Back in the early 2000s lots of websites had an unauthenticated "guestbook" feature where visitors could leave a message. As soon as Google and page rank became a thing bots would drive by and leave links to the website they were promoting. The idea was to increase the number of backlinks and thus improve your Google rank.

The fix to this was shockingly simple. Add an input box with a standard name like "title" and then hide it with CSS. The bots would always provide a value for every input. If you saw a value for your hidden input you returned 200 but never added the post to your website.


I implemented this very technique last year after getting some crypto spam on the guestbook of my personal website. It works like a charm.


This is bringing me back to running my own site back in the day.


I needed a new github account the other day. The "are you human tests" were so hard that I almost gave up. I think a new way to do this will be needed soon.


Great high-level overview. One of the challenges about learning about bot detection is that it's adversarial, and revealing info about your techniques can help the attackers evade you.

I do work on a bot detection product, and I've seen some group chats where crackers are sharing notes about how they're evading detection tools. The more unnerving part is that the public groups are less serious, and there are certainly better private groups aiming at anything with a good financial reward.
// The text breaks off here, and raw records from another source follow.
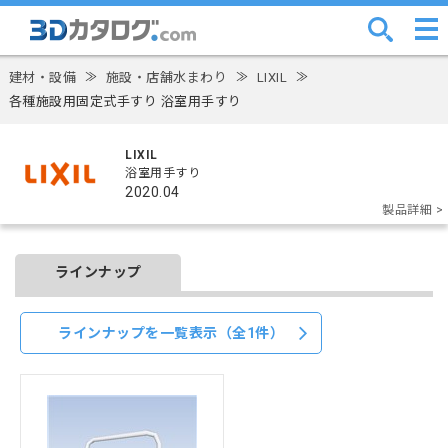
建材・設備
≫
施設・店舗水まわり
≫
LIXIL
≫
各種施設用固定式手すり 浴室用手すり
LIXIL
浴室用手すり
2020.04
製品詳細 >
ラインナップ
ラインナップを一覧表示（全1件）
I'm curious about how this world will evolve in the era of AI agents/MCP. It is not entirely unlikely that AI agents will have access to limited wallets etc to facilitate a broader set of use cases. In that case, a one shot solution to bot vs. human may not make sense, and a more nuanced human/bot-we-like/bot-we-don't-like may be needed by corporations. This would esp be the case for unofficial MCP servers that would use technologies like headless browsing etc to support an API.


I'm not sure I understand the mental model you're basing your inferences on, but my model leads to a far different outcome:

If you've got a good enough bot and it's pre-qualified to spend money, then it can use the special "register as a bot" API and provide personal information and whatever else I want to understand that there is a "real human" behind the curtain. A credit card alone is not enough, they can be (trivially) stolen. The way I see it using agentic bots will ultimately require you to provide more personal details than an actual human would.
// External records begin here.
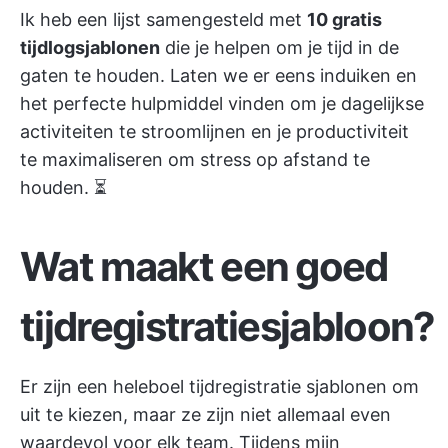
Ik heb een lijst samengesteld met
10 gratis
tijdlogsjablonen
die je helpen om je tijd in de
gaten te houden. Laten we er eens induiken en
het perfecte hulpmiddel vinden om je dagelijkse
activiteiten te stroomlijnen en je productiviteit
te maximaliseren om stress op afstand te
houden. ⏳
Wat maakt een goed
tijdregistratiesjabloon?
Er zijn een heleboel tijdregistratie sjablonen om
uit te kiezen, maar ze zijn niet allemaal even
waardevol voor elk team. Tijdens mijn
If I'm running bots that reliably evade bot detection, what would motivate me to provide all that information when I could just ... not?


"robots spending money" has already been going since the 1980s in algorithmic trading.
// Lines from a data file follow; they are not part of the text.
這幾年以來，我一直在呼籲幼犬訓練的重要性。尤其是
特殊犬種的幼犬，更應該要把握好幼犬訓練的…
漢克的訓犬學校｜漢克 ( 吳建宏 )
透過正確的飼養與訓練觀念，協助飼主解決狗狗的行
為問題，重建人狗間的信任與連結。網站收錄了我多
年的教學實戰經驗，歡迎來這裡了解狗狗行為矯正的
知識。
Maybe I missed it, but I didn't see a mention of the permanent token cell network providers inject into client requests. Knowing what these are and mocking them is another thing a bot might do to impersonate a real device.


Does anyone know of a good reference on the topic of fingerprinting?


https://github.com/gautamkrishnar/nothing-private

Recently used DDG browser it just cant get some sites to clear! Try the flame button. But still logged in after few browser data clearing.

Are company resorting to this kinda tactic to keep user remembered. Its a major booking for lodging site!!!

Qubes OS seems more and more attractive.


https://abrahamjuliot.github.io/creepjs/ https://github.com/abrahamjuliot/creepjs

Usually my go to. The readme, source code and GitHub issues are great source of information, and the website itself is useful to test against.

edit:

For anything network fingerprinting related, especially censorship related I usually browse https://github.com/net4people/bbs/issues


I liked the depiction of different TCP SYN packets ;)


How do systems like OpenAI Operator bypass bot protection for the entire web?